Note: If you wish to receive, via e-mail, (1) my weekly newsletter or (2) daily copies of these posts, write to me at rrbates1951@gmail.com. Comments may also be sent to this address. I promise not to share your e-mail with anyone. To unsubscribe, write here as well.
Tuesday
My Christmas present this year was Philip Pullman’s The Rose Field, the last volume of his Book of Dust trilogy (which in turn followed the His Dark Materials (or Golden Compass) trilogy. Pullman fans like myself have been anxiously awaiting this book for a while, given that it was supposed to have appeared in 2022. Indeed, I would have stood in a bookstore line at midnight, like a Harry Potter fan, if that’s what it took to speed things up. Anyway, I’ve now read the Lyra Silvertongue’s story arc in its entirety, which has given me a clearer sense of Pullman’s project. Major spoilers ahead.
In the first trilogy, Pullman appears to be working through his beef with organized religion in general and with fundamentalist Calvinists and Opus Dei Catholics in particular. The Magisterium is a cross between Calvin’s Reformation and the Spanish Inquisition’s Counter Reformation. More generally, however, Pullman objects to those religions that demand that their members be mindless followers, allowing the church to dictate their thinking.
Key to his vision is “dust,” which appears, when all is said and done, to be consciousness. Since consciousness is associated with original sin (the tree of good and evil), the church regards it as evil. And because this dust is not detected on human beings until they become adults, it is associated with puberty and sexuality and declared sinful.

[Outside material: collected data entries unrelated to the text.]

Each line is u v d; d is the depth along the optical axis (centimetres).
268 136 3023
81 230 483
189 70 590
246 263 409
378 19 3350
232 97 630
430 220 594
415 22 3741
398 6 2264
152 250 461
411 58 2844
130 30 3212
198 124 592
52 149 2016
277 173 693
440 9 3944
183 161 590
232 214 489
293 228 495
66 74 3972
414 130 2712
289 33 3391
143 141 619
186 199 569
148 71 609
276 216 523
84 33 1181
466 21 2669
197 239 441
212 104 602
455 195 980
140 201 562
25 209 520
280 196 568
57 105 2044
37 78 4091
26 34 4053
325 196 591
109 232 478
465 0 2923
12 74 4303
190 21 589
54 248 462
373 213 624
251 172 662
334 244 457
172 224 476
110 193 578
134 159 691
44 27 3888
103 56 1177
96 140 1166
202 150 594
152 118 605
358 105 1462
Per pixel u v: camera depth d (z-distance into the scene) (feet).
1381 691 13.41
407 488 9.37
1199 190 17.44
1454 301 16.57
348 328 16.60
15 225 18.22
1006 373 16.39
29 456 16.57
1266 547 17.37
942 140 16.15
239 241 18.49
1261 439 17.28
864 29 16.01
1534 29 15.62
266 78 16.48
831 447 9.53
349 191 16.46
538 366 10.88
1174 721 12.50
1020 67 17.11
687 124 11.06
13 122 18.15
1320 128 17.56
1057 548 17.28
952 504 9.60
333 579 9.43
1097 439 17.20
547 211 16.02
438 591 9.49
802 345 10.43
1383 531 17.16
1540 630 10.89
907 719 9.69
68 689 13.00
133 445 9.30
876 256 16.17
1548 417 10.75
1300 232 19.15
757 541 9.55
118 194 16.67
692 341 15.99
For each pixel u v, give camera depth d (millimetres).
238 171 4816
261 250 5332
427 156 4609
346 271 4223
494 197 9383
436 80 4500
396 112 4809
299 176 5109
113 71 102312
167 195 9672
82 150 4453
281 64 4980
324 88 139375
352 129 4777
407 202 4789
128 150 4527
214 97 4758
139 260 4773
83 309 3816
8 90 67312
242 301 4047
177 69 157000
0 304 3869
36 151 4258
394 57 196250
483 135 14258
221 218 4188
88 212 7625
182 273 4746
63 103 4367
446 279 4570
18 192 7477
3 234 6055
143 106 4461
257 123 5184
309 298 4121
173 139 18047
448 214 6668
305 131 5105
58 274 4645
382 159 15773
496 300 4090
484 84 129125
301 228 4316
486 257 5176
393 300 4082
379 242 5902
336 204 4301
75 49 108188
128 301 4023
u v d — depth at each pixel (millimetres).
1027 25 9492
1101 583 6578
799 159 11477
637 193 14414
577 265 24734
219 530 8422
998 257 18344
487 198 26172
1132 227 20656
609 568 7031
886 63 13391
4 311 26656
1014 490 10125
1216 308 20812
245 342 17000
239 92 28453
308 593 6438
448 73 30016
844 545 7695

Integral to this drama are the animal daemons, the most captivating element in Pullman’s fantasy. These function as some combination of animal spirit guide and the anima/animus side of ourselves that (according to Carl Jung) we must open ourselves to and accept if we are to find completeness. The daemons of children can be a variety of animals but, once their human has entered puberty, they settle upon a single form, a way of signaling that the basic structure of the individual has become more or less fixed. As they are thus connected with the end of childhood experience, Mrs. Coulter in Golden Compass seeks to render children perpetually innocent by separating them from their daemons, a gruesome experiment resulting in death for some, zombi existences for others.
In his second trilogy, Pullman widens his focus. His critique of repressive orthodox religion hasn’t ended—in fact, Magisterium has joined forces with fundamentalist Islamists, who share some of the same goals—but now he is interested in threats to the imagination as well as to independent thought. Thus we are introduced to three other villains: soulless materialism, empty skepticism, and predatory capitalism. The Magisterium finds ways to co-opt or make use of the first two, even though it has radically different goals. It doesn’t appear to have fully registered the threat represented by the third, however, which threatens to dissolve everything.
Let’s step back for a second. By attacking both religious orthodoxy and various forms of godless materialism, Pullman shows that he believes spiritual forces to be at work in the universe. Orthodox religion, unfortunately, cares more for power than in connecting people with those forces. As bad as the Magisterium is, however, at least it doesn’t threaten people’s daemons, which skepticism, blinkered science, and global capitalism do.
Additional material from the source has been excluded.